First, let me recount something I wrote in August, the day my worst-ever losing streak finally got snapped (with the bits most important to the point of this post rendered in bold):
Like I said, this sort of streak does crazy things to the mind. I've even
found myself entertaining thoughts that maybe this new PokerStars sweatshirt
I've been wearing is what's bringing me bad luck, because it was right around
the time it arrived in the mail that I started losing. It's the sort of silly,
superstitious thought that I would normally laugh off the instant it occurred to
me. But desperation sometimes trumps rationality, and I can't easily shrug off
even the most far-out ideas that offer to make understandable what is otherwise
beyond comprehension.
Something peculiar happened when I got to the Venetian. The parking spot I
found was between two Honda Fits. Just about as soon as Honda released the Fit
to the U.S. market a couple of years ago, I decided that that's probably what my
next car will be, when my current one finally collapses into a pile of shards,
like Oliver Wendall Holmes's Wonderful One-Hoss
Shay. They're great little cars, just right for my needs. But demand for
them has vastly exceeded Honda's initial projections, so they haven't been
making enough of them, and it's still quite uncommon to see them on the
streets.
With the way my thinking has been warped and distorted and made vulnerable
to all manner of loopy ideas by this losing streak, something in my head clicked
about this fortuitous parking spot. It's a sign of some sort--an affirmation
that, yes, things will turn around and I'll be able to afford a new car when I
need one. No, I don't seriously believe deep down that the universe caused these
two cars to be where they were just as a personal manifestation to me, but my
ability to banish such absurdities has been mightily compromised.

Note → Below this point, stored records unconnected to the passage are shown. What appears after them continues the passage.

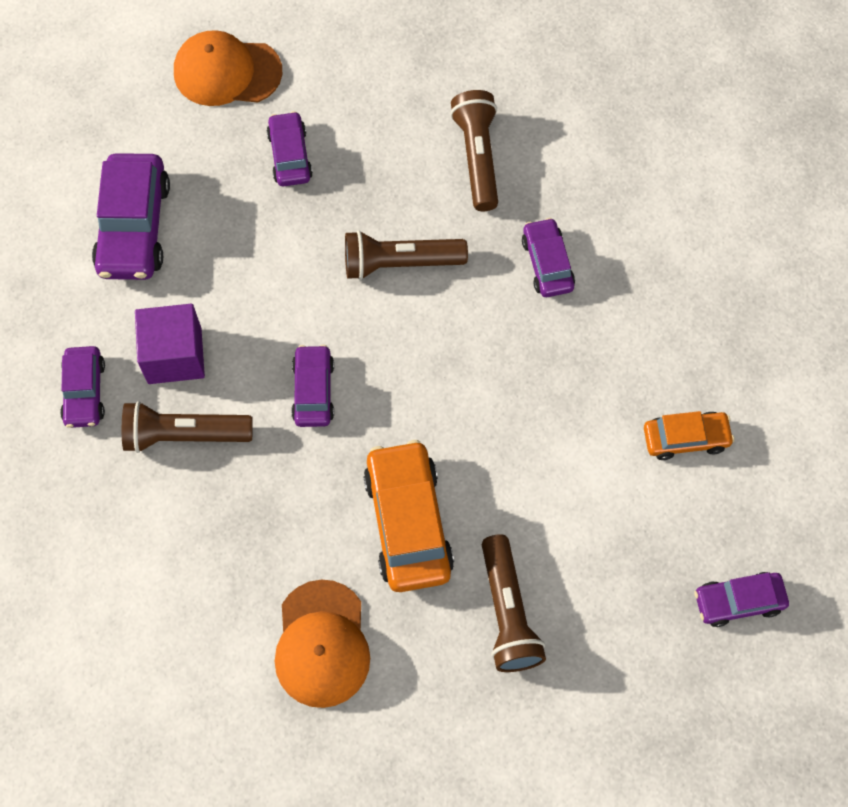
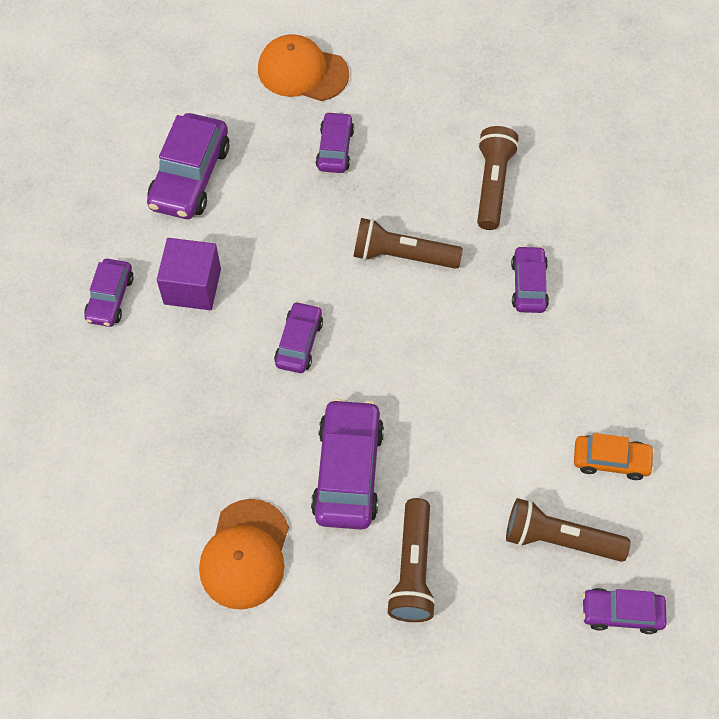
camera: 15 degrees right, 5 degrees down
brown flashlight [122,401,253,453] -> brown flashlight moved to [506,498,630,562]
orange car [363,440,454,592] -> purple car [311,398,384,530]

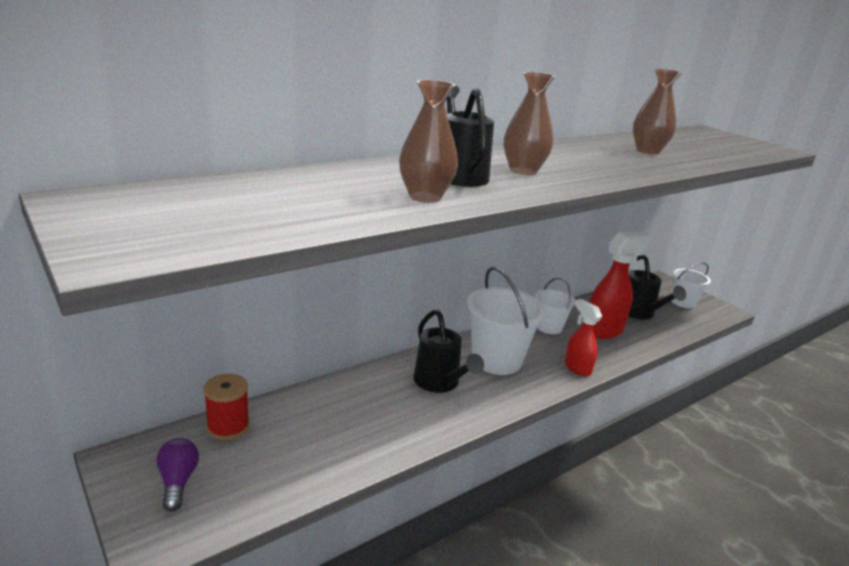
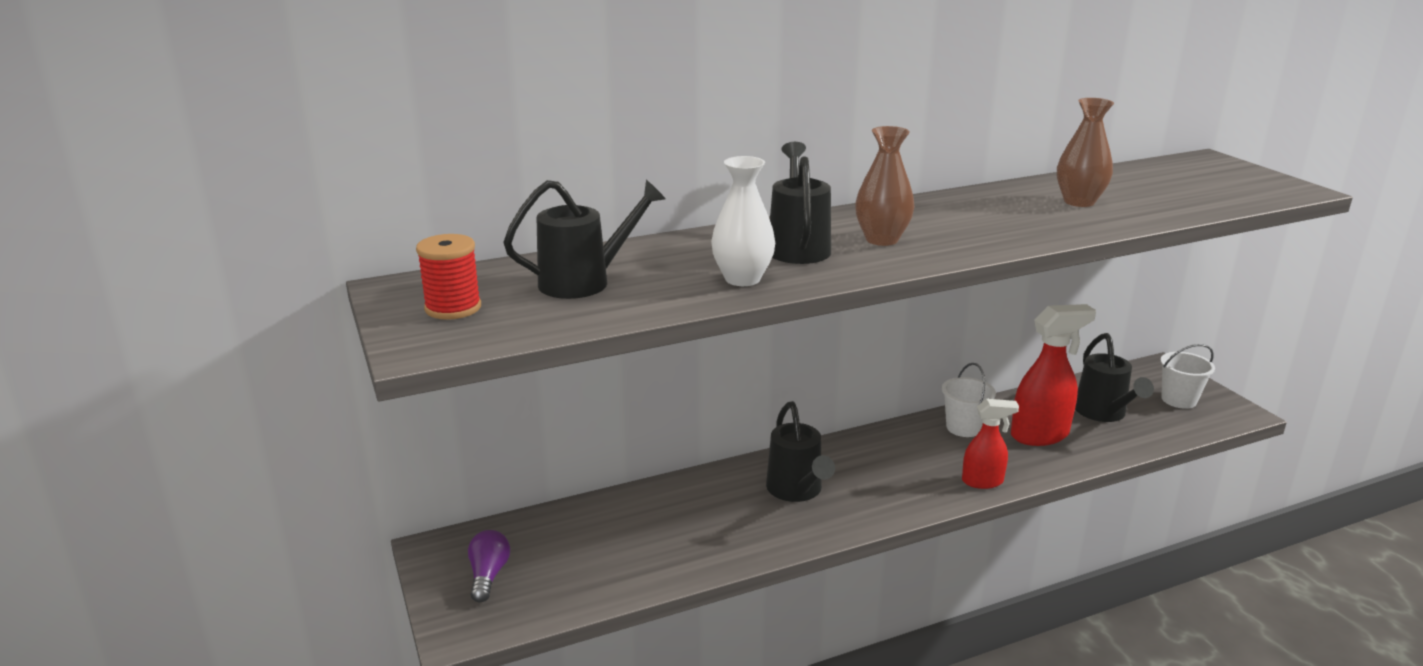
camera: 15 degrees right, 0 degrees up
red spool [203,374,250,440] -> red spool moved to [416,234,481,320]
brown vase [399,80,458,203] -> white vase [711,156,775,286]
white bucket [467,267,546,375] -> none
red spray bottle [565,299,602,376] -> red spray bottle turned 105 degrees clockwise [962,399,1019,489]
none -> black watering can [503,180,666,299]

Now go read this news story from yesterday. In short, research published in today's issue of Science shows that when people are feeling that they are not in control of their lives, they are more prone to superstitions, to conspiracy theories, to seeing patterns that do not objectively exist in collections of random data.
I was absolutely feeling that my destiny was slipping beyond my control during that losing streak, and it really did make me a lot more susceptible to irrational thoughts about what was causing things to go so badly, as I tried to describe in that post. And now I learn that such connections between a sense of loss of control and the development of superstitions or other illogical explanations for what one sees happening are, well, human. Normal, even. Normal is not a word that people who know me well would tend to label me with. But at least in this one respect, maybe I am.
1 comment:
Of course you're normal - you're more normal than you know. It's like they say, poker players are just like the rest of us, only more so.